What is required —
Pictures are to be left out, and only the lines below starting at the one with "## Assembly Steps" and ending at the one with "least once ✏</p>" are to be reproduced, each exactly, both ends included.
:: Listed records
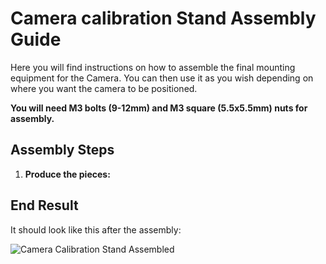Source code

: # Camera calibration Stand Assembly Guide

Here you will find instructions on how to assemble the final mounting equipment for the Camera.
You can then use it as you wish depending on where you want the camera to be positioned.

**You will need M3 bolts (9-12mm) and M3 square (5.5x5.5mm) nuts for assembly.**

## Assembly Steps

1. **Produce the pieces:**

## End Result

It should look like this after the assembly:

![Camera Calibration Stand Assembled](images/#)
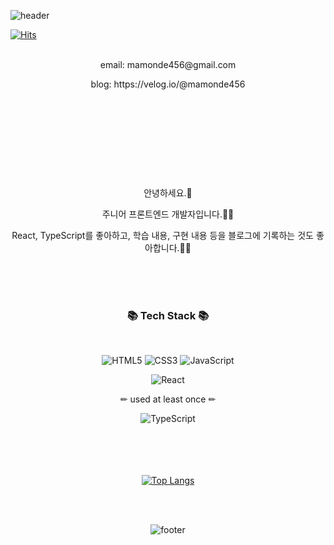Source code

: ![header](https://capsule-render.vercel.app/api?type=waving&color=auto&height=400&section=header&text=Welcome&desc=%20Choi%20Hyeon%20Ji&fontSize=30&&fontAlign=32&fontAlignY=43&descSize=60&descAlign=55)

[![Hits](https://hits.seeyoufarm.com/api/count/incr/badge.svg?url=https%3A%2F%2Fgithub.com%2Fmamonde456&count_bg=%2379C83D&title_bg=%23555555&icon=&icon_color=%23E7E7E7&title=hits&edge_flat=false)](https://hits.seeyoufarm.com)
<br/>
<br/>

<div align="center">

<p align="center">email: mamonde456@gmail.com</p>
<p align="center">blog: https://velog.io/@mamonde456</p>

#

<br/>
<br/>
<br/>
<br/>
<br/>
<br/>

<p align="center">안녕하세요.👋</p>
<p align="center">주니어 프론트엔드 개발자입니다.👩‍💻</p>
<p align="center">React, TypeScript를 좋아하고, 학습 내용, 구현 내용 등을 블로그에 기록하는 것도 좋아합니다.👩‍💻</p>
<br/>
<br/>
<br/>
<h3 align="center">📚 Tech Stack 📚</h3>
<br/>
<p align="center"><img alt="HTML5" src="https://img.shields.io/badge/HTML5-E34F26.svg?&style=for-the-badge&logo=HTML5&logoColor=white"/> <img alt="CSS3" src="https://img.shields.io/badge/CSS3-1572B6.svg?&style=for-the-badge&logo=CSS3&logoColor=white"/> <img alt="JavaScript" src="https://img.shields.io/badge/JavaScript-F7DF1E.svg?&style=for-the-badge&logo=JavaScript&logoColor=white"/></p>
<img alt="React" src="https://img.shields.io/badge/React-61DAFB.svg?&style=for-the-badge&logo=React&logoColor=white"/>
<br/>
<p align="center">✏ used at least once ✏</p>

<p align="center">
<img alt="TypeScript" src="https://img.shields.io/badge/TypeScript-3178C6.svg?&style=for-the-badge&logo=TypeScript&logoColor=white"/>

<br/>
<br/>
<br/>
<br/>
<br/>

[![Top Langs](https://github-readme-stats.vercel.app/api/top-langs/?username=mamonde456&layout=compact)](https://github.com/anuraghazra/github-readme-stats)
<br/>


<br/>
<br/>

![footer](https://capsule-render.vercel.app/api?type=waving&text=Thank+you&section=footer&fontSize=20&fontAlign=90&fontAlignY=30)
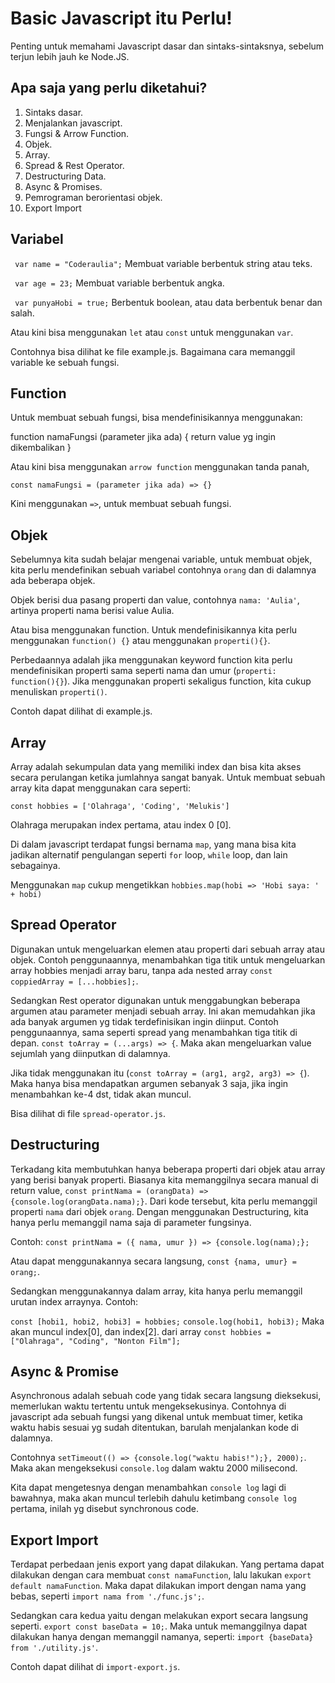 # Basic Javascript itu Perlu!

Penting untuk memahami Javascript dasar dan sintaks-sintaksnya, sebelum terjun lebih jauh ke Node.JS.

## Apa saja yang perlu diketahui?

1. Sintaks dasar.
2. Menjalankan javascript.
3. Fungsi & Arrow Function.
4. Objek.
5. Array.
6. Spread & Rest Operator.
7. Destructuring Data.
8. Async & Promises.
9. Pemrograman berorientasi objek.
10.   Export Import

## Variabel

` var name = "Coderaulia";` Membuat variable berbentuk string atau teks.

` var age = 23;` Membuat variable berbentuk angka.

` var punyaHobi = true;` Berbentuk boolean, atau data berbentuk benar dan salah.

Atau kini bisa menggunakan `let` atau `const` untuk menggunakan `var`.

Contohnya bisa dilihat ke file example.js. Bagaimana cara memanggil variable ke sebuah fungsi.

## Function

Untuk membuat sebuah fungsi, bisa mendefinisikannya menggunakan:

function namaFungsi (parameter jika ada) {
return value yg ingin dikembalikan
}

Atau kini bisa menggunakan `arrow function` menggunakan tanda panah,

`const namaFungsi = (parameter jika ada) => {}`

Kini menggunakan `=>`, untuk membuat sebuah fungsi.

## Objek

Sebelumnya kita sudah belajar mengenai variable, untuk membuat objek, kita perlu mendefinikan sebuah variabel contohnya `orang` dan di dalamnya ada beberapa objek.

Objek berisi dua pasang properti dan value, contohnya `nama: 'Aulia'`, artinya properti nama berisi value Aulia.

Atau bisa menggunakan function. Untuk mendefinisikannya kita perlu menggunakan
`function() {}` atau menggunakan `properti(){}`.

Perbedaannya adalah jika menggunakan keyword function kita perlu mendefinisikan properti sama seperti nama dan umur (`properti: function(){}`). Jika menggunakan properti sekaligus function, kita cukup menuliskan `properti()`.

Contoh dapat dilihat di example.js.

## Array

Array adalah sekumpulan data yang memiliki index dan bisa kita akses secara perulangan ketika jumlahnya sangat banyak. Untuk membuat sebuah array kita dapat menggunakan cara seperti:

`const hobbies = ['Olahraga', 'Coding', 'Melukis']`

Olahraga merupakan index pertama, atau index 0 [0].

Di dalam javascript terdapat fungsi bernama `map`, yang mana bisa kita jadikan alternatif pengulangan seperti `for` loop, `while` loop, dan lain sebagainya.

Menggunakan `map` cukup mengetikkan `hobbies.map(hobi => 'Hobi saya: ' + hobi)`

## Spread Operator

Digunakan untuk mengeluarkan elemen atau properti dari sebuah array atau objek.
Contoh penggunaannya, menambahkan tiga titik untuk mengeluarkan array hobbies menjadi array baru, tanpa ada nested array `const coppiedArray = [...hobbies];`.

Sedangkan Rest operator digunakan untuk menggabungkan beberapa argumen atau parameter menjadi sebuah array. Ini akan memudahkan jika ada banyak argumen yg tidak terdefinisikan ingin diinput.
Contoh penggunaannya, sama seperti spread yang menambahkan tiga titik di depan.
`const toArray = (...args) => {`. Maka akan mengeluarkan value sejumlah yang diinputkan di dalamnya.

Jika tidak menggunakan itu (`const toArray = (arg1, arg2, arg3) => {`). Maka hanya bisa mendapatkan argumen sebanyak 3 saja, jika ingin menambahkan ke-4 dst, tidak akan muncul.

Bisa dilihat di file `spread-operator.js`.

## Destructuring

Terkadang kita membutuhkan hanya beberapa properti dari objek atau array yang berisi banyak properti. Biasanya kita memanggilnya secara manual di return value, `const printNama = (orangData) => {console.log(orangData.nama);}`.
Dari kode tersebut, kita perlu memanggil properti `nama` dari objek `orang`. Dengan menggunakan Destructuring, kita hanya perlu memanggil nama saja di parameter fungsinya.

Contoh: `const printNama = ({ nama, umur }) => {console.log(nama);};`

Atau dapat menggunakannya secara langsung, `const {nama, umur} = orang;`.

Sedangkan menggunakannya dalam array, kita hanya perlu memanggil urutan index arraynya. Contoh:

`const [hobi1, hobi2, hobi3] = hobbies;`
`console.log(hobi1, hobi3);`
Maka akan muncul index[0], dan index[2]. dari array `const hobbies = ["Olahraga", "Coding", "Nonton Film"];`

## Async & Promise

Asynchronous adalah sebuah code yang tidak secara langsung dieksekusi, memerlukan waktu tertentu untuk mengeksekusinya. Contohnya di javascript ada sebuah fungsi yang dikenal untuk membuat timer, ketika waktu habis sesuai yg sudah ditentukan, barulah menjalankan kode di dalamnya.

Contohnya `setTimeout(() => {console.log("waktu habis!");}, 2000);`. Maka akan mengeksekusi `console.log` dalam waktu 2000 milisecond.

Kita dapat mengetesnya dengan menambahkan `console log` lagi di bawahnya, maka akan muncul terlebih dahulu ketimbang `console log` pertama, inilah yg disebut synchronous code.

## Export Import

Terdapat perbedaan jenis export yang dapat dilakukan. Yang pertama dapat dilakukan dengan cara membuat `const namaFunction`, lalu lakukan `export default namaFunction`. Maka dapat dilakukan import dengan nama yang bebas, seperti `import nama from './func.js';`.

Sedangkan cara kedua yaitu dengan melakukan export secara langsung seperti. `export const baseData = 10;`. Maka untuk memanggilnya dapat dilakukan hanya dengan memanggil namanya, seperti: `import {baseData} from './utility.js'`.

Contoh dapat dilihat di `import-export.js`.
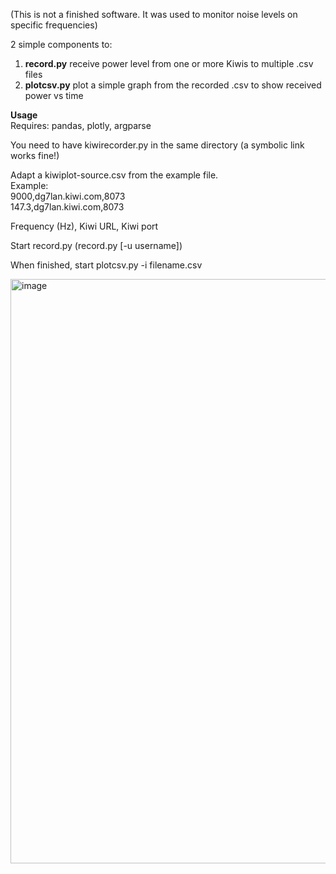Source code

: (This is not a finished software. It was used to monitor noise levels on specific frequencies)

2 simple components to:

1. **record.py** receive power level from one or more Kiwis to multiple .csv files
2. **plotcsv.py** plot a simple graph from the recorded .csv to show received power vs time

**Usage**  
Requires:
pandas, plotly, argparse

You need to have kiwirecorder.py in the same directory (a symbolic link works fine!)

Adapt a kiwiplot-source.csv from the example file.  
Example:  
9000,dg7lan.kiwi.com,8073  
147.3,dg7lan.kiwi.com,8073  

Frequency (Hz), Kiwi URL, Kiwi port

Start record.py (record.py [-u username])

When finished, start plotcsv.py -i filename.csv

<img width="935" alt="image" src="https://user-images.githubusercontent.com/20392230/210586769-3ecf6de4-95b7-42f3-8327-88d8e7eb2864.png">



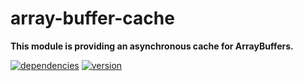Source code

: # array-buffer-cache

**This module is providing an asynchronous cache for ArrayBuffers.**

[![dependencies](https://img.shields.io/david/chrisguttandin/array-buffer-cache.svg?style=flat-square)](https://github.com/chrisguttandin/array-buffer-cache/network/dependencies)
[![version](https://img.shields.io/npm/v/array-buffer-cache.svg?style=flat-square)](https://www.npmjs.com/package/array-buffer-cache)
::::
Response for this exercise —
## Assembly Steps

1. **Produce the pieces:**

## End Result

It should look like this after the assembly:

![Camera Calibration Stand Assembled](images/#)
Source code

: ![header](https://capsule-render.vercel.app/api?type=waving&color=auto&height=400&section=header&text=Welcome&desc=%20Choi%20Hyeon%20Ji&fontSize=30&&fontAlign=32&fontAlignY=43&descSize=60&descAlign=55)

[![Hits](https://hits.seeyoufarm.com/api/count/incr/badge.svg?url=https%3A%2F%2Fgithub.com%2Fmamonde456&count_bg=%2379C83D&title_bg=%23555555&icon=&icon_color=%23E7E7E7&title=hits&edge_flat=false)](https://hits.seeyoufarm.com)
<br/>
<br/>

<div align="center">

<p align="center">email: mamonde456@gmail.com</p>
<p align="center">blog: https://velog.io/@mamonde456</p>

#

<br/>
<br/>
<br/>
<br/>
<br/>
<br/>

<p align="center">안녕하세요.👋</p>
<p align="center">주니어 프론트엔드 개발자입니다.👩‍💻</p>
<p align="center">React, TypeScript를 좋아하고, 학습 내용, 구현 내용 등을 블로그에 기록하는 것도 좋아합니다.👩‍💻</p>
<br/>
<br/>
<br/>
<h3 align="center">📚 Tech Stack 📚</h3>
<br/>
<p align="center"><img alt="HTML5" src="https://img.shields.io/badge/HTML5-E34F26.svg?&style=for-the-badge&logo=HTML5&logoColor=white"/> <img alt="CSS3" src="https://img.shields.io/badge/CSS3-1572B6.svg?&style=for-the-badge&logo=CSS3&logoColor=white"/> <img alt="JavaScript" src="https://img.shields.io/badge/JavaScript-F7DF1E.svg?&style=for-the-badge&logo=JavaScript&logoColor=white"/></p>
<img alt="React" src="https://img.shields.io/badge/React-61DAFB.svg?&style=for-the-badge&logo=React&logoColor=white"/>
<br/>
<p align="center">✏ used at least once ✏</p>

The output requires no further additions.